On a Tuesday morning in April, the audit firm’s entire HR leadership team had gathered on the 13th floor of the Mazars tower in Paris’ La Défense district to present the group’s new strategy for recruiting and retaining young graduates to the press. Mazars France plans to recruit 1,500 employees this year, including 1,100 young graduates, but there’s a problem: The job is no longer as attractive as it used to be. “We face two challenges,” said HR director Mathilde Le Coz. “On the one hand, the firm’s culture is seen as very hierarchical and rigid. On the other, accounting’s somewhat old-fashioned image is a problem. People picture a man in a dark suit with a briefcase. The question is how to dismantle the myths surrounding our profession.”
This is not the first time Mazars has addressed the issue, and the firm is not alone.

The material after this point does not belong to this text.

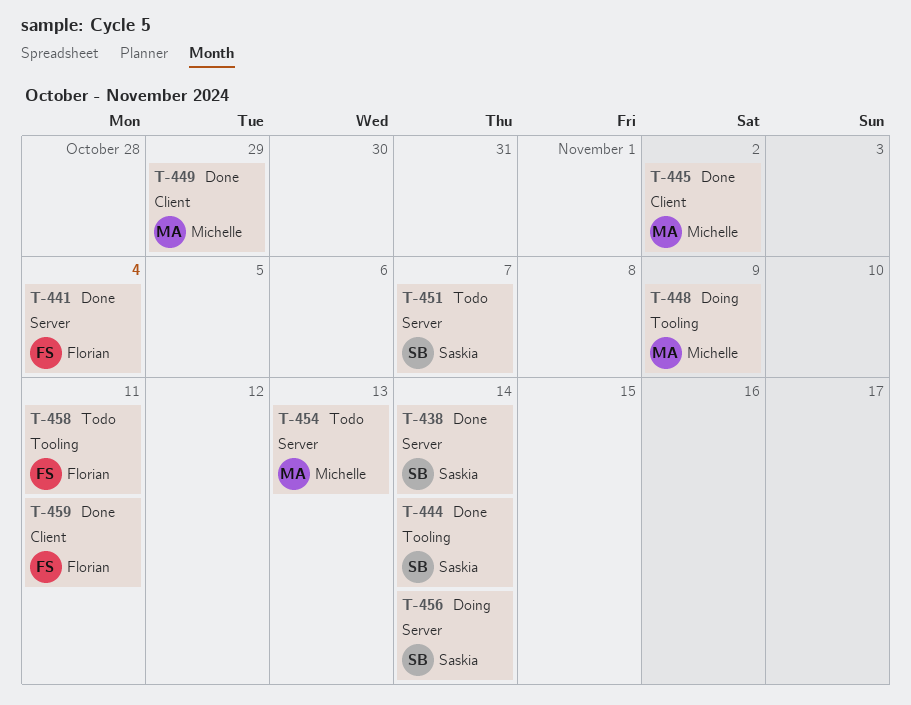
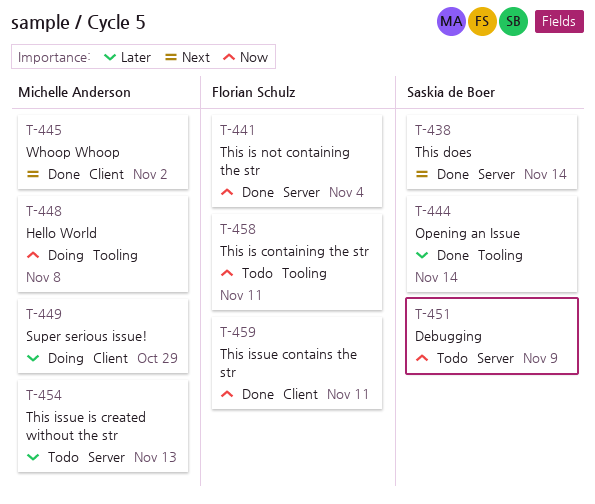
T-448, due: Nov 9 -> Nov 8
T-449, status: Done -> Doing
T-451, due: Nov 7 -> Nov 9
T-456: present -> none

In November 2023, seven leading audit and consulting firms (BDO, Deloitte, EY, Grant Thornton, KPMG, Mazars and PwC) held a conference on the same topic: “How can we make consulting firms more inspiring and attractive to the younger generation?” While the “Big Three” (BCG, McKinsey and Bain & Company) for strategy consulting and the “Big Four” (PwC, EY, Deloitte and KPMG) for auditing and consulting still feature at the top of rankings of students’ favorite employers, the sector partly needs to reinvent itself to remain appealing.
“Auditing is undoubtedly less popular with young graduates,” said Manuelle Malot, director of careers at EDHEC Business School. For a long time, audit and consulting jobs were the top choices for business and engineering school graduates, but from the 2000s onwards, they have been overshadowed by the rise of tech companies and the growth of start-ups. “Their second disadvantage,” continued Malot, “is that they have not been able to explain the usefulness of their mission at a time when our surveys from 2016-2017 onward have shown that young generations aspire to be useful to society.” This has been compounded by a dynamic job market that is favorable to young graduates.
To help the firm adapt, Mazars called on Malot and the NewGen Talent Centre she runs. Created in 2013 by EDHEC, the center looks at young graduates’ expectations, both at the end of their studies and at the start of their professional lives. It confirms the trend: Business and engineering school graduates, the main recruitment pool for audit and consulting firms, now seek not only good training and pay but also good working conditions and the opportunity to contribute to society.